理想では、クリッパーズがこの2年間で優勝できることを証明することによって、レナードとジョージが2021年にオプトアウトし、クリッパーズと長期的な再契約を結んでいたでしょう。

しかし、2019-20シーズンが失われるということは、証明の機会が一つ減り、残された機会があと一つしかないことを意味します。

もし2020-21シーズンに、たった一つの大きな怪我や、たった一つの大きなケミストリーの問題、あるいはプレイオフで早いうちに敗退するようなことがあれば、レナードとジョージがその時点でチームを去る可能性は激増します。

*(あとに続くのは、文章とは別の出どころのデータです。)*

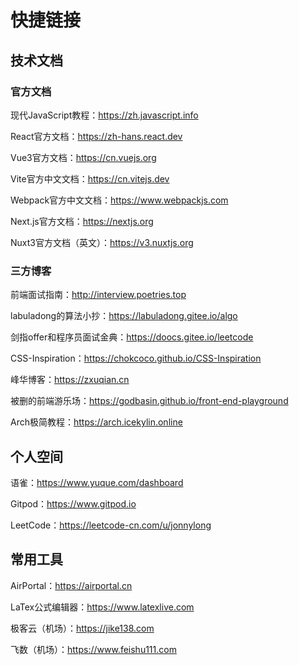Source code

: # 快捷链接

## 技术文档

### 官方文档

现代JavaScript教程：https://zh.javascript.info

React官方文档：https://zh-hans.react.dev

Vue3官方文档：https://cn.vuejs.org

Vite官方中文文档：https://cn.vitejs.dev

Webpack官方中文文档：https://www.webpackjs.com

Next.js官方文档：https://nextjs.org

Nuxt3官方文档（英文）：https://v3.nuxtjs.org

### 三方博客

前端面试指南：http://interview.poetries.top

labuladong的算法小抄：https://labuladong.gitee.io/algo

剑指offer和程序员面试金典：https://doocs.gitee.io/leetcode

CSS-Inspiration：https://chokcoco.github.io/CSS-Inspiration

峰华博客：https://zxuqian.cn

被删的前端游乐场：https://godbasin.github.io/front-end-playground

Arch极简教程：https://arch.icekylin.online

## 个人空间

语雀：https://www.yuque.com/dashboard

Gitpod：https://www.gitpod.io

LeetCode：https://leetcode-cn.com/u/jonnylong

## 常用工具

AirPortal：https://airportal.cn

LaTex公式编辑器：https://www.latexlive.com

极客云（机场）：https://jike138.com

飞数（机场）：https://www.feishu111.com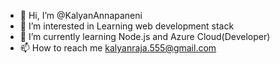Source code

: - 👋 Hi, I’m @KalyanAnnapaneni
- 👀 I’m interested in Learning web development stack
- 🌱 I’m currently learning Node.js and Azure Cloud(Developer)
- 📫 How to reach me kalyanraja.555@gmail.com



<!---
KalyanAnnapaneni/KalyanAnnapaneni is a ✨ special ✨ repository because its `README.md` (this file) appears on your GitHub profile.
You can click the Preview link to take a look at your changes.
--->
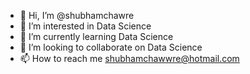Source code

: - 👋 Hi, I’m @shubhamchawre
- 👀 I’m interested in Data Science
- 🌱 I’m currently learning Data Science
- 💞️ I’m looking to collaborate on Data Science
- 📫 How to reach me shubhamchawwre@hotmail.com

<!---
shubhamchawre/shubhamchawre is a ✨ special ✨ repository because its `README.md` (this file) appears on your GitHub profile.
You can click the Preview link to take a look at your changes.
--->
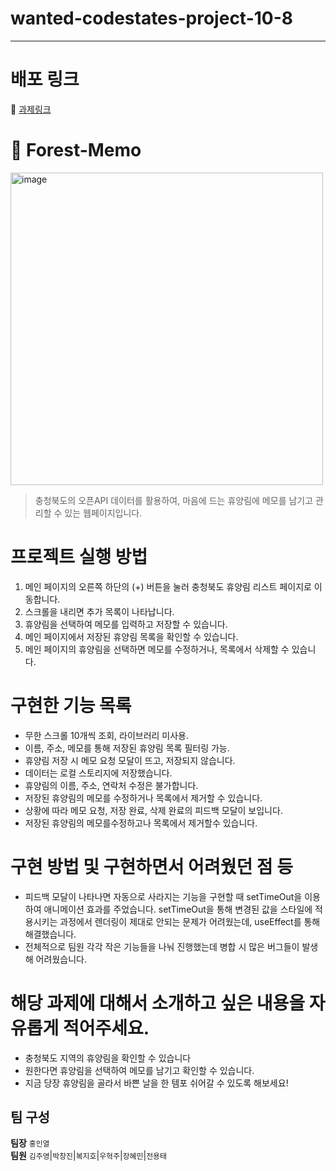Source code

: 
# wanted-codestates-project-10-8
---
#  배포 링크
📎 [과제링크](https://forest-app.herokuapp.com/)

# 🌳 Forest-Memo

<img width="500" alt="image" src="https://user-images.githubusercontent.com/82592845/155390853-41dff1fd-90bf-4453-9117-4e8849155e83.png">

> 충청북도의 오픈API 데이터를 활용하여, 마음에 드는 휴양림에 메모를 남기고 관리할 수 있는 웹페이지입니다.


# 프로젝트 실행 방법
 1. 메인 페이지의 오른쪽 하단의 (+) 버튼을 눌러 충청북도 휴양림 리스트 페이지로 이동합니다.
 2. 스크롤을 내리면 추가 목록이 나타납니다.
 3. 휴양림을 선택하여 메모를 입력하고 저장할 수 있습니다.
 4. 메인 페이지에서 저장된 휴양림 목록을 확인할 수 있습니다.
 5. 메인 페이지의 휴양림을 선택하면 메모를 수정하거나, 목록에서 삭제할 수 있습니다.
 
# 구현한 기능 목록
 - 무한 스크롤 10개씩 조회, 라이브러리 미사용.
 - 이름, 주소, 메모를 통해 저장된 휴양림 목록 필터링 가능.
 - 휴양림 저장 시 메모 요청 모달이 뜨고, 저장되지 않습니다.
 - 데이터는 로컬 스토리지에 저장했습니다.
 - 휴양림의 이름, 주소, 연락처 수정은 불가합니다.
 - 저장된 휴양림의 메모를 수정하거나 목록에서 제거할 수 있습니다.
 - 상황에 따라 메모 요청, 저장 완료, 삭제 완료의 피드백 모달이 보입니다.
 - 저장된 휴양림의 메모를수정하고나 목록에서 제거할수 있습니다.
 
# 구현 방법 및 구현하면서 어려웠던 점 등
- 피드백 모달이 나타나면 자동으로 사라지는 기능을 구현할 때 setTimeOut을 이용하여 애니메이션 효과를 주었습니다. setTimeOut을 통해 변경된 값을 스타일에 적용시키는 과정에서 렌더링이 제대로 안되는 문제가 어려웠는데, useEffect를 통해 해결했습니다.
- 전체적으로 팀원 각각 작은 기능들을 나눠 진행했는데 병합 시 많은 버그들이 발생해 어려웠습니다.


# 해당 과제에 대해서 소개하고 싶은 내용을 자유롭게 적어주세요.
- 충청북도 지역의 휴양림을 확인할 수 있습니다
- 원한다면 휴양림을 선택하여 메모를 남기고 확인할 수 있습니다.
- 지금 당장 휴양림을 골라서 바쁜 날을 한 템포 쉬어갈 수 있도록 해보세요!


## 팀 구성
**팀장**
`홍인열`
<br/>
**팀원**
`김주영`|`박창진`|`복지호`|`우혁주`|`장혜민`|`전용태`

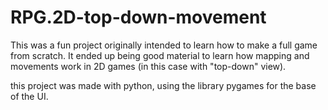 # RPG.2D-top-down-movement

This was a fun project originally intended to learn how to make a full game from scratch. 
It ended up being good material to learn how mapping and movements work in 2D games (in this case with "top-down" view).

this project was made with python, using the library pygames for the base of the UI.
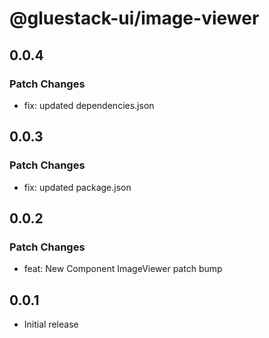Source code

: # @gluestack-ui/image-viewer

## 0.0.4

### Patch Changes

- fix: updated dependencies.json

## 0.0.3

### Patch Changes

- fix: updated package.json

## 0.0.2

### Patch Changes

- feat: New Component ImageViewer patch bump

## 0.0.1

- Initial release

彼らが去るというのは、単に2人のスター選手を失うということではありません。

クリッパーズは2021年から2026年までのドラフト1巡目指名権を本質的にほぼ全て手放し、新進気鋭の若手選手であるシャイ・ギルシャス・アレキサンダーもオクラホマシティ・サンダーへトレードしました。

彼らはまた、マーカス・モリスを獲得するために2020年の1巡目指名権を手放しましたが、モリスは今年のオフシーズンでフリーエージェントになることから、今シーズンの成功を見据えたトレードを行ったことは明らかです。



2019-20シーズンがどうなるのかはまだ誰にも分かりませんが、確実に言えることがあるとすれば、クリッパーズはレナードとジョージを擁する2年間で必ず成功を収めなければならないという運命にあるということです。

そして2019-20シーズンが中止された場合、クリッパーズはたった1年で物事が左右される大きなプレッシャーを受けることになるのかもしれません。